Deloitte geht noch weiter: In einem anderen Teil des Reports wird das Employee Value Proposition (EVP) im KI-Zeitalter thematisiert. Die Grundfrage lautet: Warum sollten Menschen heute in genau diesem Unternehmen arbeiten und auch dort bleiben, in dem sie arbeiten? KI verändert die Antwort darauf fundamental, weil sie nicht nur Prozesse beschleunigt, sondern das Arbeitserlebnis selbst verändert.
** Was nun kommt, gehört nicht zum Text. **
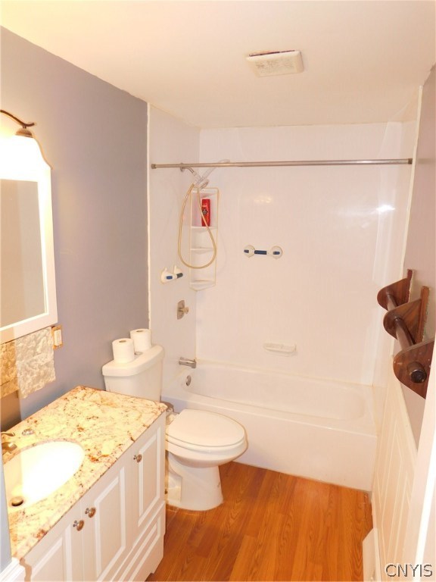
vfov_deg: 71.6
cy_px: 291
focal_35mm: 24
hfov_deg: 56.8
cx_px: 218
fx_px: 403
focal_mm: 4.1
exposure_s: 1/30
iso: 200
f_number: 3
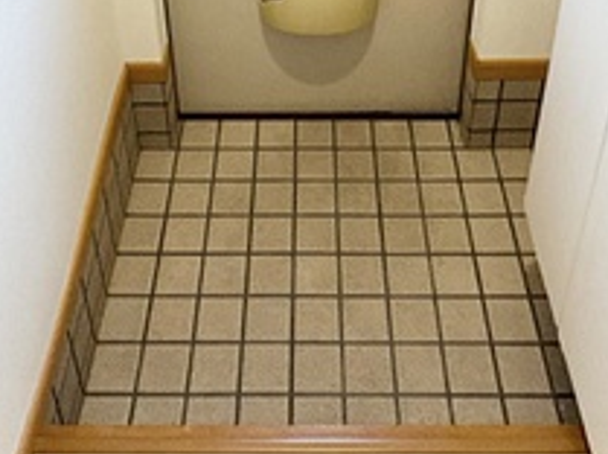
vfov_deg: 26.2
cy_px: -138
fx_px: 824
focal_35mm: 47
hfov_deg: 40.5
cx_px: 300
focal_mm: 2.22
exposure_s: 1/60
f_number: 2.2
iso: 250
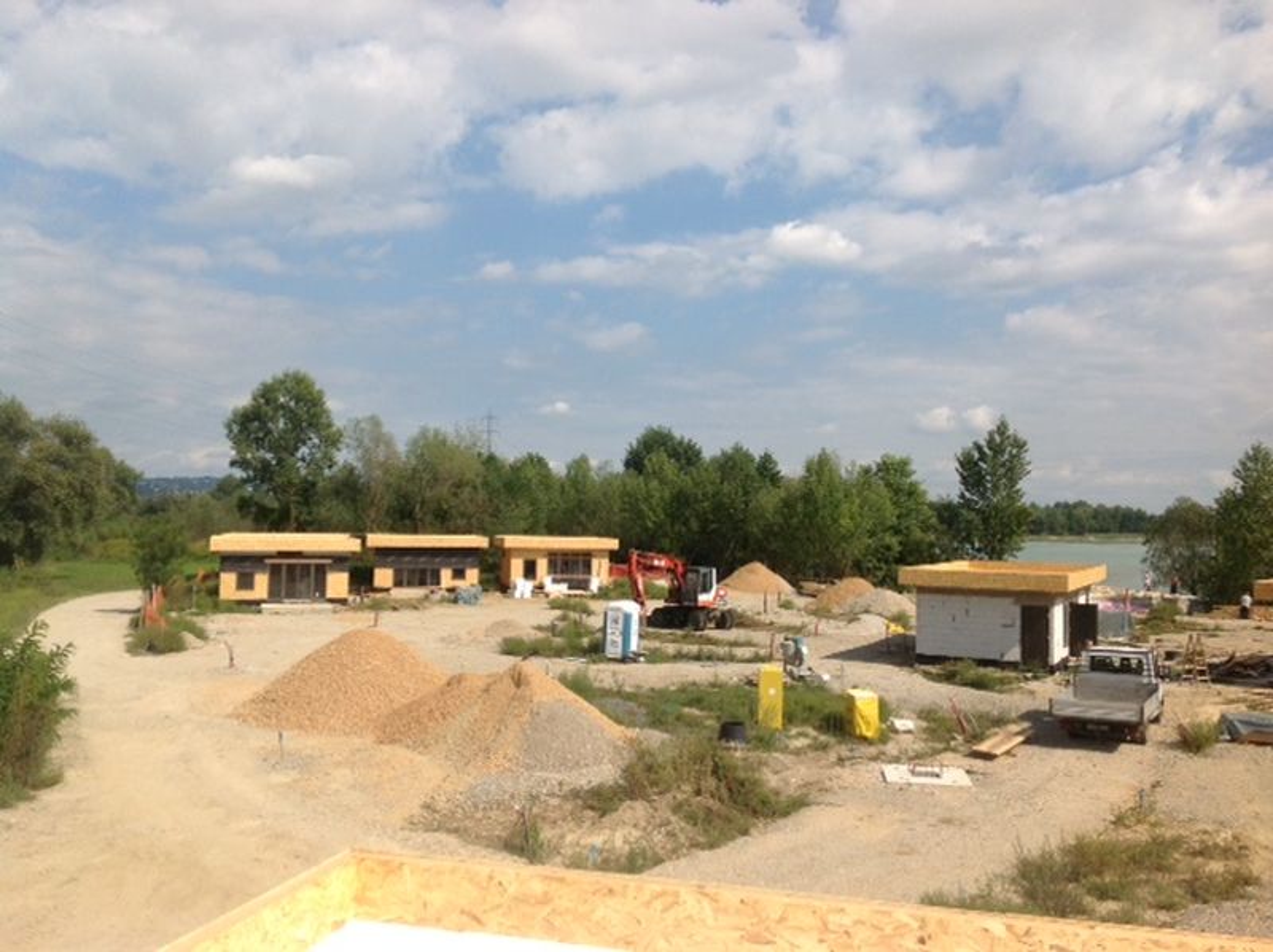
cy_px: 476
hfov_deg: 52.7
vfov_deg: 40.6
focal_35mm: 35
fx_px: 1286
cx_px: 636
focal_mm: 4.28
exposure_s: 1/3030
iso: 50
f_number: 2.4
Viele sehen KI inzwischen als „Kollegin“ – sechs von zehn Mitarbeitenden beschreiben sie so. Gleichzeitig zeigt sich, dass KI unbeabsichtigte, stille Nebenwirkungen haben kann: weniger Autonomie, mehr Stress, anspruchsvollere Restaufgaben, geringere Lernmöglichkeiten für Berufseinsteiger:innen, weniger soziale Interaktion. Genau das untergräbt klassische EVPs, die bislang stark auf Karrieremöglichkeiten, Vergütung und Kultur abstellten.

Ein modernes EVP muss, so Deloitte, diese Realität anerkennen und Chancen eröffnen:

  • Gewinne teilen: Wenn KI Effizienz schafft, sollten auch Mitarbeitende davon profitieren. Waste Management etwa gibt Fahrern, die KI-optimierte Routen nutzen, einen Teil der Produktivitätsgewinne direkt als Bonus zurück.
  • Work-Life-Balance ermöglichen: Das kanadische Anwaltsbüro The Ross Firm hat dank KI eine Vier-Tage-Woche eingeführt.
  • Individuelle Förderung: Amazon setzt KI-Coaches ein, die allen Mitarbeitenden kontinuierliches Feedback geben.
  • Menschliche Fähigkeiten stärken: USAA baut gezielt Kompetenzen wie Zusammenarbeit und emotionale Intelligenz ins EVP ein, weil diese durch KI noch wertvoller werden.
  • Wechselseitiges Lernen: Repsol zeigt, wie Mitarbeitende KI-Systeme mit Kontext füttern, die Systeme dadurch besser werden und gleichzeitig Menschen von den Vorschlägen der KI profitieren.
  • Wissen bewahren: Mit „Digital Doug“ hat ein Automobilunternehmen das Wissen eines wichtigen Mitarbeiters in eine KI überführt, die sein Know-how dauerhaft zugänglich macht.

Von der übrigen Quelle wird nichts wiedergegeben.